A cash rebate, an aptitude for co-production and an awards-season favourite are enticing international filmmakers to the dynamic Baltic country

Concept photography for Anna Ansome's debut 'Summer Blues'

Source: White Picture

Concept photography for Anna Ansome’s debut ‘Summer Blues’

Latvia’s international profile is riding the wave created by Flow, the dialogue-­free animated feature from Latvian filmmaker Gints Zilbalodis and producer Matīss Kaža.

Flow_1

Source: Cannes Film Festival

‘Flow’

A Latvian majority co-­production between Latvia, France and Belgium, Zilbalodis’s feline odyssey has been winning awards since it premiered in Cannes’ Un Certain Regard in 2024, securing a Golden Globe win along with two Bafta and two Oscar nominations.

“This groundbreaking project stands as a testament to the creative potential of a small country and the power of innovative film­making,” says Dita Rietuma, head of the National Film Centre of Latvia (NFC), the institution responsible for overseeing film policy and film funding in the country.

NFC and the country’s Culture Capital Foundation fund injected just over $8.7m (€8.4m) into Latvia’s film industry in 2024. In 2023, the country produced 16 fiction titles including a brace of minority co-­productions and two feature- length animation projects.

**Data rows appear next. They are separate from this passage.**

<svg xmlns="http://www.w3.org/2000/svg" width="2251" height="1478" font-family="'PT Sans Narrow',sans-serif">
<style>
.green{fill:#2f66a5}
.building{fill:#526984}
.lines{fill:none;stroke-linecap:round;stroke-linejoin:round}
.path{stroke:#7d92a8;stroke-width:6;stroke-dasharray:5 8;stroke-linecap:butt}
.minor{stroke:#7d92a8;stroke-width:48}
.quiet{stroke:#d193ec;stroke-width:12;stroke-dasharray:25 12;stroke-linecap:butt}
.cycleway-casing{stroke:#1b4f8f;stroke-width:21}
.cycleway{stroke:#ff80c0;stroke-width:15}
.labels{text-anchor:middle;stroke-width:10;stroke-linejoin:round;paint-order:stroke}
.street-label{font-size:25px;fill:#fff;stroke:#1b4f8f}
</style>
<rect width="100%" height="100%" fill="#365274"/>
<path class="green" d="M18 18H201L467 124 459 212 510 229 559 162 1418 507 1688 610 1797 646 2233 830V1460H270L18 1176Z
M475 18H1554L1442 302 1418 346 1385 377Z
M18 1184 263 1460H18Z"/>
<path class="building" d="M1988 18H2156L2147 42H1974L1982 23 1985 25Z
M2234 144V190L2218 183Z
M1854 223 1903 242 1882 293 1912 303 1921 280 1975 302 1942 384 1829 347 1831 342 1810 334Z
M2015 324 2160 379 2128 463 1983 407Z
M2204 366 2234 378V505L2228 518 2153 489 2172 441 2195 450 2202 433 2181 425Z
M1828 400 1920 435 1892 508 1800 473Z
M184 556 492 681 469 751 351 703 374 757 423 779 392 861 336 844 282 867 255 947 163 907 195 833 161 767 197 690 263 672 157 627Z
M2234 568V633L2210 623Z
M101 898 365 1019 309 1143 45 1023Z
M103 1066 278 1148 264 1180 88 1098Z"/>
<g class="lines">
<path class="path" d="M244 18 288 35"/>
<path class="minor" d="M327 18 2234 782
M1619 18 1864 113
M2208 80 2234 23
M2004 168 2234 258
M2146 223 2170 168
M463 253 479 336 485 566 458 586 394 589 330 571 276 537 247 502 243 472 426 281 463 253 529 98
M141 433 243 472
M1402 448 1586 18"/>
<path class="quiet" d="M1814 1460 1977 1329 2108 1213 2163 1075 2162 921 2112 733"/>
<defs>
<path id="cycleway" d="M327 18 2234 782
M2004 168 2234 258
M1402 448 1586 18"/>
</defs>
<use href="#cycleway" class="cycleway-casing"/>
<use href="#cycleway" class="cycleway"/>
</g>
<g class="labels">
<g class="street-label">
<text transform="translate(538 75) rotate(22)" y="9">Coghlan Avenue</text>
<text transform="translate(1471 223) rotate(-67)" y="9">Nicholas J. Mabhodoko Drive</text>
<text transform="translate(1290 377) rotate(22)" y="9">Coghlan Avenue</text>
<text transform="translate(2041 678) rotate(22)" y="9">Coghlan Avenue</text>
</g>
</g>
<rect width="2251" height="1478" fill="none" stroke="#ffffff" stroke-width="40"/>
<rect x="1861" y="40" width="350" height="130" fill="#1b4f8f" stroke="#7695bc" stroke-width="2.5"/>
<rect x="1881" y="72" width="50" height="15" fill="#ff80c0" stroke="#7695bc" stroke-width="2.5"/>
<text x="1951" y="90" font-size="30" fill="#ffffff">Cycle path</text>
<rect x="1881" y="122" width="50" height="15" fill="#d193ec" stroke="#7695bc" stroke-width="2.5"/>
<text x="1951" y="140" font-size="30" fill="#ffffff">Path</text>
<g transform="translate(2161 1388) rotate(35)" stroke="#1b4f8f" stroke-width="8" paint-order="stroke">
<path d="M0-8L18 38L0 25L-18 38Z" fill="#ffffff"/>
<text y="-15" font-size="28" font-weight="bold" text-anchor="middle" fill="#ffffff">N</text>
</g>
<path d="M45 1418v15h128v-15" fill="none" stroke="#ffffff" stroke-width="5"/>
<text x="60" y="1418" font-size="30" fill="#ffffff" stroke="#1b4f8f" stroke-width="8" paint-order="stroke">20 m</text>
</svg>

“We offer competitive incentives, including tax rebates of up to 30% and strong support for co-­productions,” says Ieva Jāgere, director general of the Investment and Development Agency of Latvia. “The Latvian government consistently recognises the vital role of film and TV production in driving the nation’s economy.”

Producer focus

The Bog

Source: Reinis Kalvin

‘The Bog’

Situated in northern Europe on the Baltic Sea between Lithuania and Estonia, Latvia boasts a generation of outward-looking film and TV producers. “International co-productions enable small countries to collaborate,” notes producer Gints Grūbe, who runs the Mistrus Media outfit with Inese Boka-Grūbe. Their credits include Viesturs Kairišs’s semi-autobiographical drama January and Back To The Family, a drama directed by Lithuanian filmmaker Šarūnas Bartas.

Latvia’s co-production activity with Baltic neighbour Lithuania, as well as Estonia and other European countries, will be showcased by producers attending the European Film Market (EFM). Mistrus Media is in town to meet potential sales agents and distributors for Reinis Kalviņš’s crime drama The Bog. Shot in autumn 2024, the feature is a co-production with Germany’s Juna Film and Estonia’s Meteoriit.

Latvian director Juris Kursietis’s high-society satire The Exalted is screening for buyers via Paris-­based B-Rated International Sales. The Exalted premiered at Tallinn Black Nights in 2024 and is a co-­production between Alise Ģelze of Latvia’s White Picture with Estonia’s Stellar Film and Greece’s Asterisk.

Kursietis’s next film, family drama Tabita, hopes to shoot later this year. It is set up as a Latvia-­Netherlands co-production between White Picture and Netherlands-­based The Film Kitchen.

White Picture’s Ģelze is also producing Anna Ansone’s debut feature Summer Blues, which is being made as a Latvia-Germany co-production with FilmFaust’s Claus Herzog-­Reichel, Mehmet Akif Büyükatalay and Von Anfang Anders Film’s Max Gleschinski and Torsten Wichner. It is scheduled to begin production in summer 2025.

Furthermore, filmmaker Andrejs Ēķis is at EFM looking for final financing for historical psychological thriller Dark Border, which is being produced by Ēķis’s Cinevilla Films with Estonia’s Taska Film. Principal photography is set to begin in June.

“Our goal is to secure distribution partners and engage in early sales discussions,” says Ēķis. “We are exploring the possibility of casting a European actor for a key role.”

Latvian producers also work regularly as minority partners on international projects. “This kind of co-operation is crucial for expanding Baltic cinema and increasing its visibility on the global stage,” says Grūbe, who is chairman of the board of the Latvian Association of Film Producers. Grūbe’s Mistrus Media was the minority partner on Bartas’s Back To The Family, which screened in the Big Screen Competition strand at International Film Festival Rotterdam this year.

Latvia is also a thriving TV hub. Between 2022 and 2024, the National Film Centre granted $6.2m (€6m) of support for four projects, including Tasse Film’s Soviet Jeans, which won two Series Mania awards and was sold around the world by Beta Film. The series’ creators, Latvia’s Stanislav Tokalov and Bulgaria’s Teodora Markova, are now working on comedy drama series The Last Divorce Of Communism, which has received public funding in Latvia and is planned as an international co-production. Set in 1988, it is about a couple who resort to a fake divorce to maintain their family apartment.